Filtering Invalid Characters, Notrix

I have two databases. A main one with thousands of documents. In these documents are a few parrallel multi-valued fields. Namely an ID field and a Title which represents a document in the second database.

Unfortunately the Titles for the documents in the second database have been entered manually from random sources. Im pretty sure one source is MS Word. Looks like people copy and pasted text from Word into a Notes field. So that is causing a lot of carriage returns, tabs, and those weird quotes that Word uses.

My problem occurs when I try to move this data over to DB2. The table in each document is moved over to rows in DB2 via Notrix and the Notrix job that does this fails because DB2 can’t accept those special/invalid characters in a column.

Im trying to come up with the best way to solve this.

The second database that has the documents for the ID/Titles has been manually cleaned.
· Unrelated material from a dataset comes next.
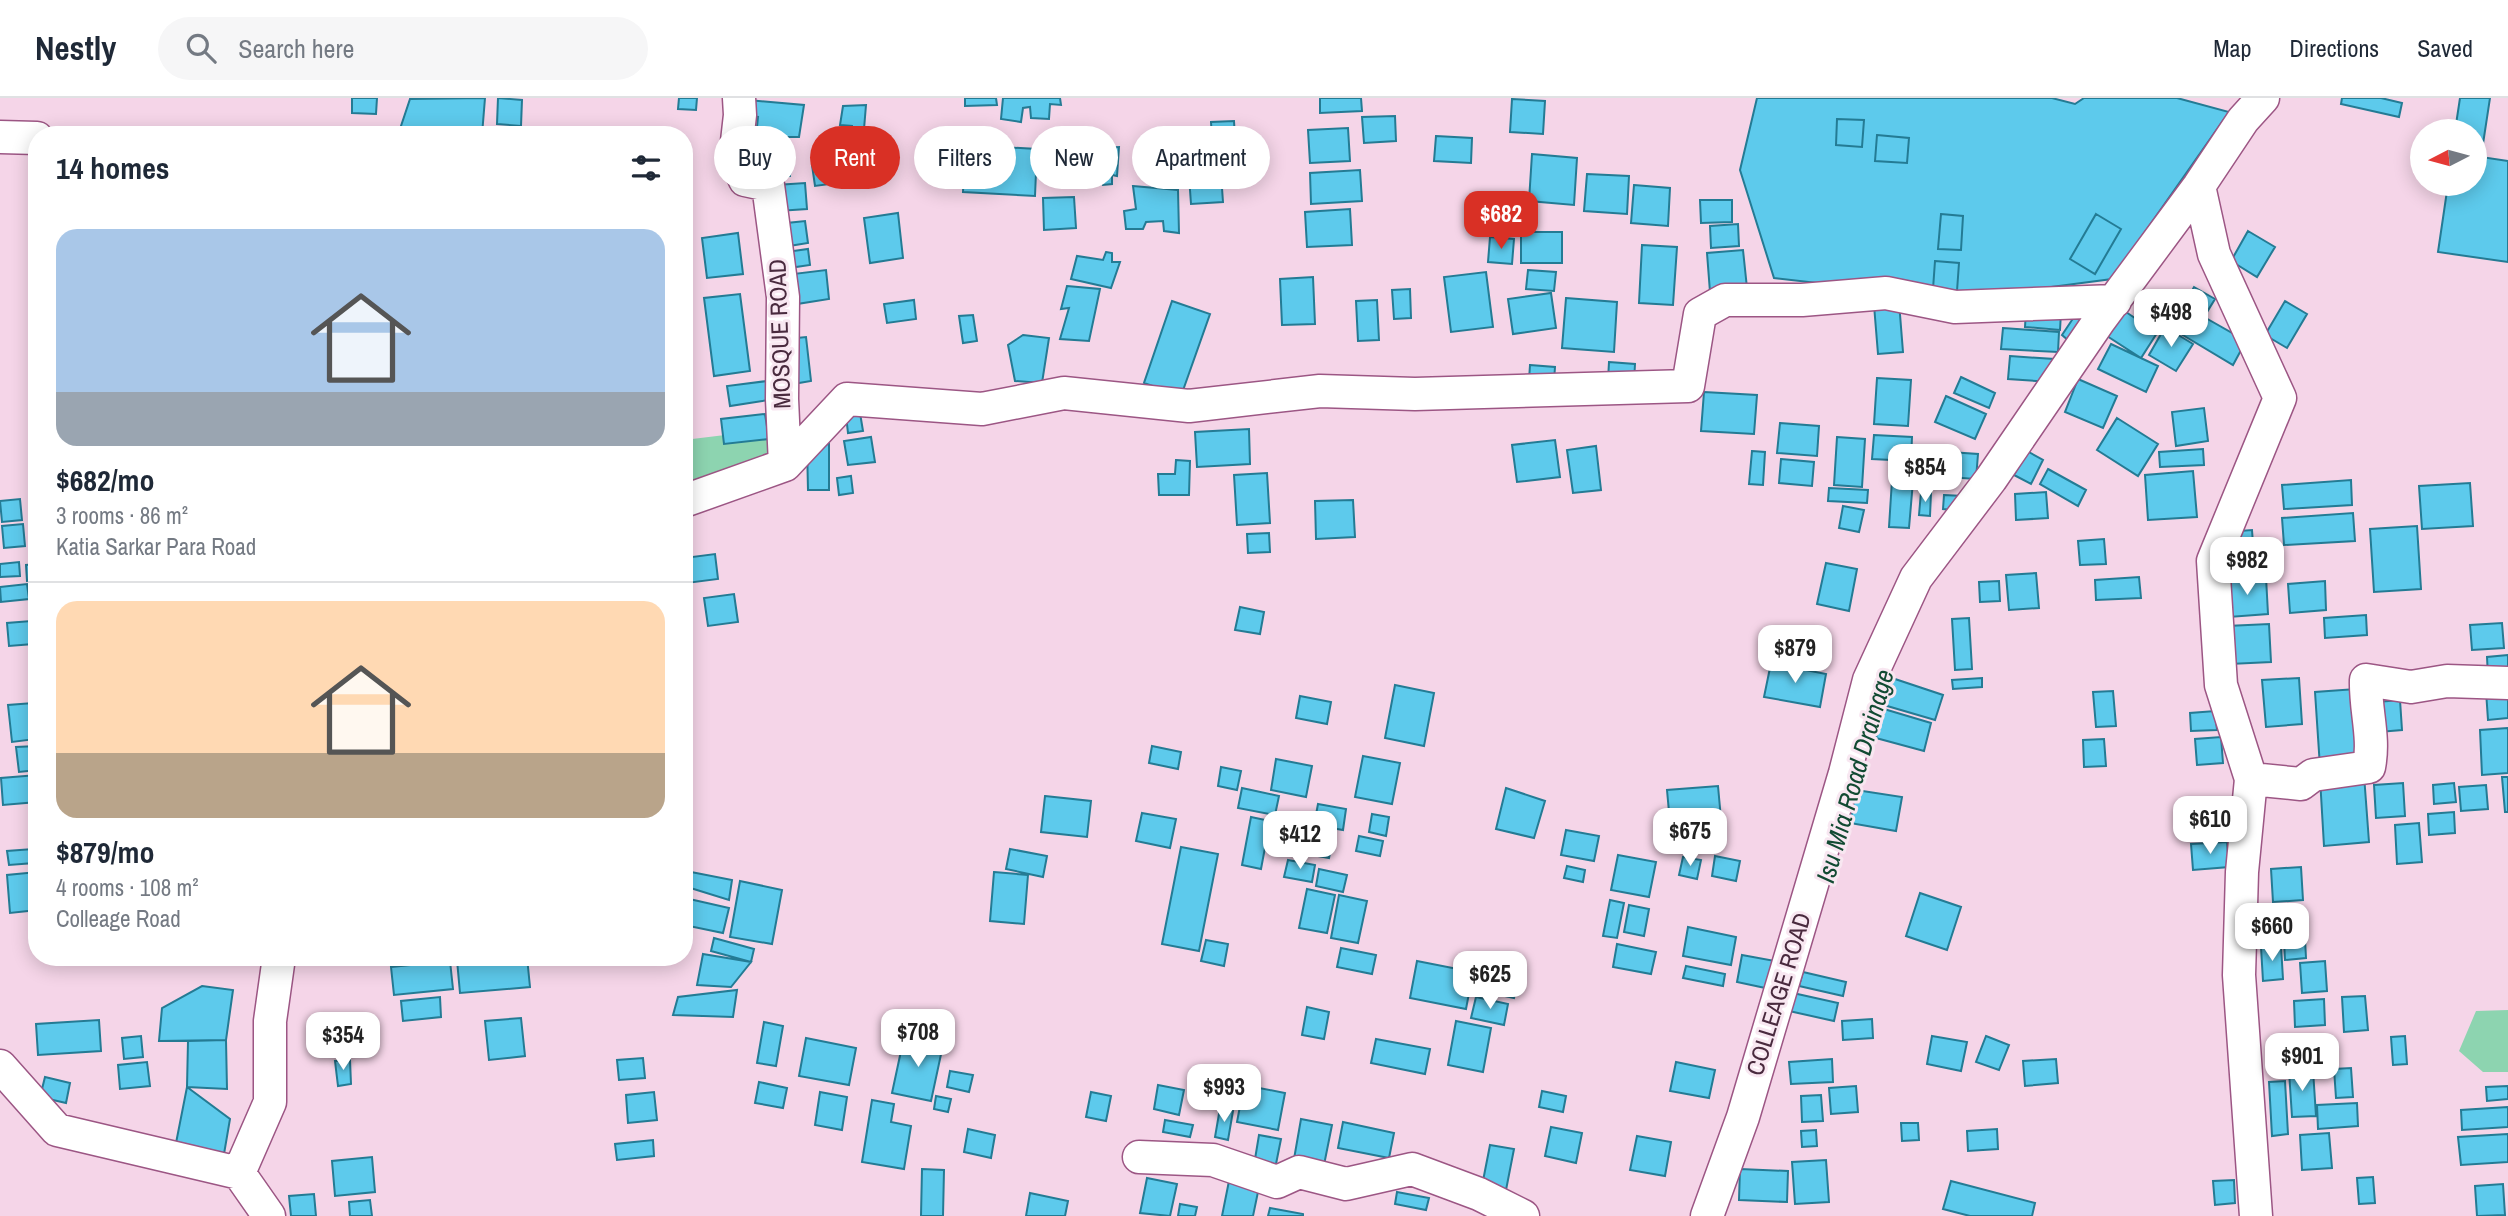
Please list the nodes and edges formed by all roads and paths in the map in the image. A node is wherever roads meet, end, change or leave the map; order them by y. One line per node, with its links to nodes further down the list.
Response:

Well probably. I havent checked this myself. But its said to be clean now.

So what someone wants to do it just refresh the several thousand documents by

  1. going through each Title/ID doc in the second database and checking every char to be sure its between ascii code 31 and 128. If its not add the ID to a list

  2. go throuh every document in the main database and checking to see if that document contains any of the IDs in the “Has a bad char” list.

  3. Finally take that list of bad docs and refresh all the titles in the doc

I was thinking isnt there an easy way to validate the fields in the Notrix Job? But due to the volume I dont want to do some giant @ReplaceSubString on every single document. Im sure that would make this nightly Notrix job crawl a good deal.
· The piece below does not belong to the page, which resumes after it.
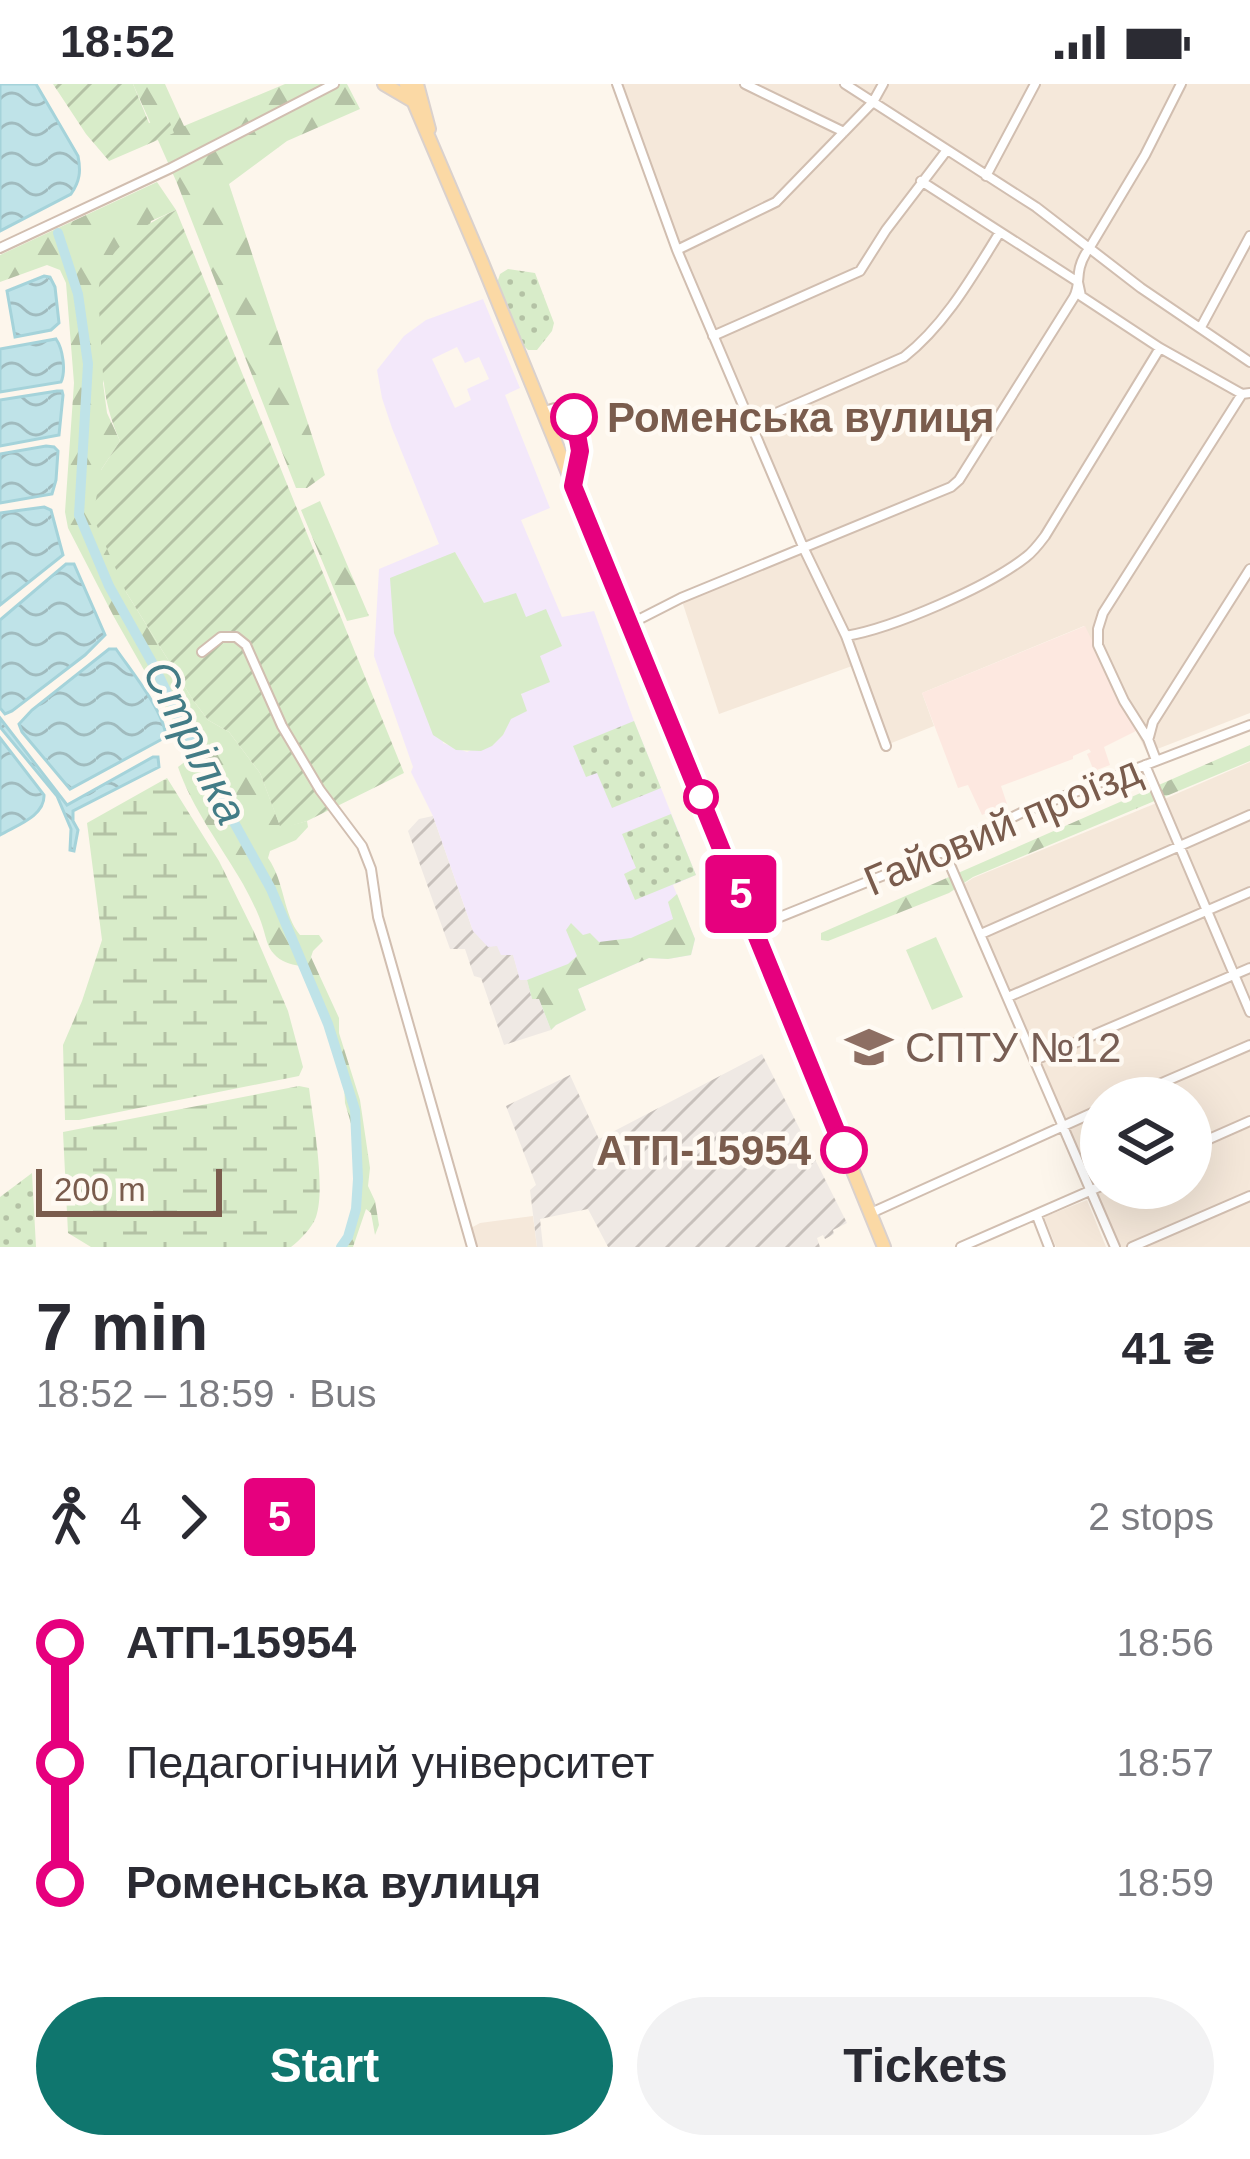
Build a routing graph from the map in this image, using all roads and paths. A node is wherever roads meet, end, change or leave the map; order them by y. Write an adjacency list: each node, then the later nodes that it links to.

Im all for cleaning the data, but some preventitive maintanence sounds required. The procedure for entering these titles hasnt changed so I dont see any reason why people wont continue to copy and paste from word.

Maybe a weekly agent or notrix job to scroll through the Title database and check for invalid characters, make a list of updated ones. Then a weekly agent on the main database to go through the documents and see if they have any of the corresponding updated Titles and update them?

I dunno just would love some input here.